(Items from a dataset)
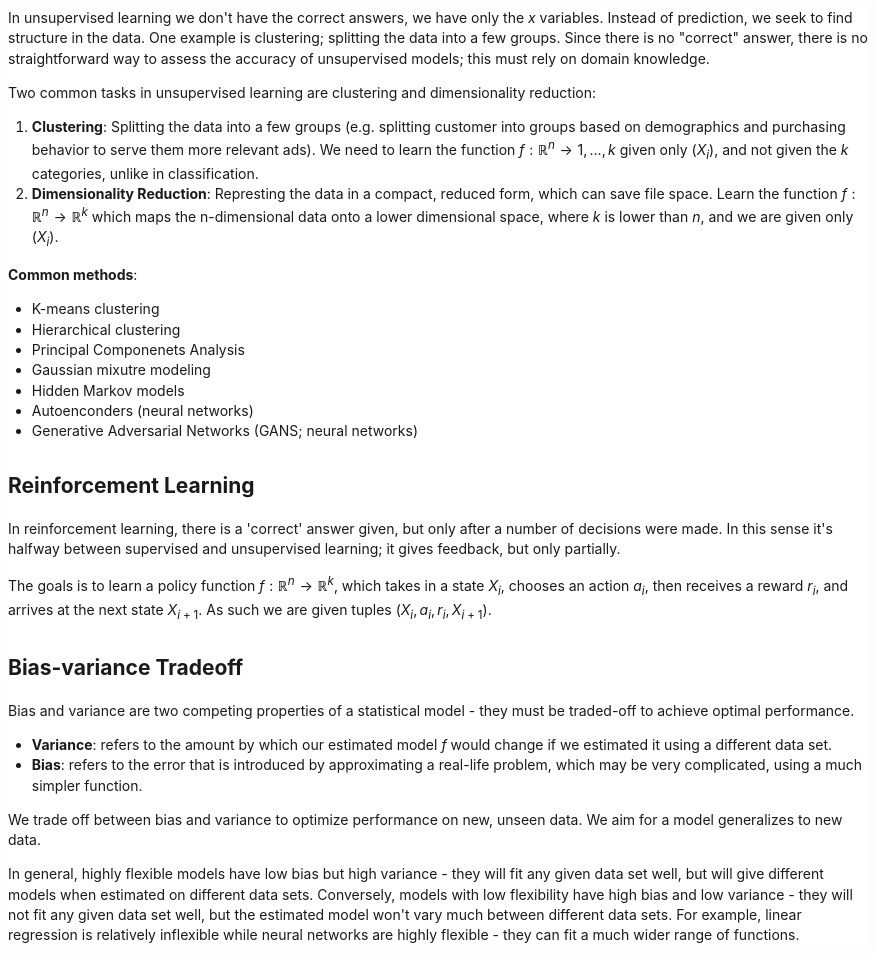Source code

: In unsupervised learning we don't have the correct answers, we have only the $x$ variables.  Instead of prediction, we seek to find structure in the data.  One example is clustering; splitting the data into a few groups.  Since there is no "correct" answer, there is no straightforward way to assess the accuracy of unsupervised models; this must rely on domain knowledge.

Two common tasks in unsupervised learning are clustering and dimensionality reduction:

1. **Clustering**: Splitting the data into a few groups (e.g. splitting customer into groups based on demographics and purchasing behavior to serve them more relevant ads). We need to learn the function $f: \mathbb{R}^n \rightarrow {1,...,k}$ given only $(X_i)$, and not given the $k$ categories, unlike in classification.
2. **Dimensionality Reduction**: Represting the data in a compact, reduced form, which can save file space.  Learn the function $f: \mathbb{R}^n \rightarrow \mathbb{R}^k$ which maps the n-dimensional data onto a lower dimensional space, where $k$ is lower than $n$, and we are given only $(X_i)$.

**Common methods**:

* K-means clustering
* Hierarchical clustering
* Principal Componenets Analysis
* Gaussian mixutre modeling
* Hidden Markov models
* Autoenconders (neural networks)
* Generative Adversarial Networks (GANS; neural networks)


## Reinforcement Learning

In reinforcement learning, there is a 'correct' answer given, but only after a number of decisions were made.  In this sense it's halfway between supervised and unsupervised learning; it gives feedback, but only partially.

The goals is to learn a policy function $f: \mathbb{R}^n \rightarrow \mathbb{R}^k$, which takes in a state $X_i$, chooses an action $a_i$, then receives a reward $r_i$, and arrives at the next state $X_{i+1}$.  As such we are given tuples $(X_i, a_i, r_i, X_{i+1})$.

## Bias-variance Tradeoff
Bias and variance are two competing properties of a statistical model - they must be traded-off to achieve optimal performance.

* **Variance**: refers to the amount by which our estimated model $f$ would change if we estimated it using a different data set.
* **Bias**: refers to the error that is introduced by approximating a real-life problem, which may be very complicated, using a much simpler function.

We trade off between bias and variance to optimize performance on new, unseen data.  We aim for a model generalizes to new data.

In general, highly flexible models have low bias but high variance - they will fit any given data set well, but will give different models when estimated on different data sets.  Conversely, models with low flexibility have high bias and low variance - they will not fit any given data set well, but the estimated model won't vary much between different data sets.  For example, linear regression is relatively inflexible while neural networks are highly flexible - they can fit a much wider range of functions.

● EXERCISE GOAL
Retype the data above exactly. Do not carry over any images.

● ANSWER TO THIS TASK
Source code

: In unsupervised learning we don't have the correct answers, we have only the $x$ variables.  Instead of prediction, we seek to find structure in the data.  One example is clustering; splitting the data into a few groups.  Since there is no "correct" answer, there is no straightforward way to assess the accuracy of unsupervised models; this must rely on domain knowledge.

Two common tasks in unsupervised learning are clustering and dimensionality reduction:

1. **Clustering**: Splitting the data into a few groups (e.g. splitting customer into groups based on demographics and purchasing behavior to serve them more relevant ads). We need to learn the function $f: \mathbb{R}^n \rightarrow {1,...,k}$ given only $(X_i)$, and not given the $k$ categories, unlike in classification.
2. **Dimensionality Reduction**: Represting the data in a compact, reduced form, which can save file space.  Learn the function $f: \mathbb{R}^n \rightarrow \mathbb{R}^k$ which maps the n-dimensional data onto a lower dimensional space, where $k$ is lower than $n$, and we are given only $(X_i)$.

**Common methods**:

* K-means clustering
* Hierarchical clustering
* Principal Componenets Analysis
* Gaussian mixutre modeling
* Hidden Markov models
* Autoenconders (neural networks)
* Generative Adversarial Networks (GANS; neural networks)


## Reinforcement Learning

In reinforcement learning, there is a 'correct' answer given, but only after a number of decisions were made.  In this sense it's halfway between supervised and unsupervised learning; it gives feedback, but only partially.

The goals is to learn a policy function $f: \mathbb{R}^n \rightarrow \mathbb{R}^k$, which takes in a state $X_i$, chooses an action $a_i$, then receives a reward $r_i$, and arrives at the next state $X_{i+1}$.  As such we are given tuples $(X_i, a_i, r_i, X_{i+1})$.

## Bias-variance Tradeoff
Bias and variance are two competing properties of a statistical model - they must be traded-off to achieve optimal performance.

* **Variance**: refers to the amount by which our estimated model $f$ would change if we estimated it using a different data set.
* **Bias**: refers to the error that is introduced by approximating a real-life problem, which may be very complicated, using a much simpler function.

We trade off between bias and variance to optimize performance on new, unseen data.  We aim for a model generalizes to new data.

In general, highly flexible models have low bias but high variance - they will fit any given data set well, but will give different models when estimated on different data sets.  Conversely, models with low flexibility have high bias and low variance - they will not fit any given data set well, but the estimated model won't vary much between different data sets.  For example, linear regression is relatively inflexible while neural networks are highly flexible - they can fit a much wider range of functions.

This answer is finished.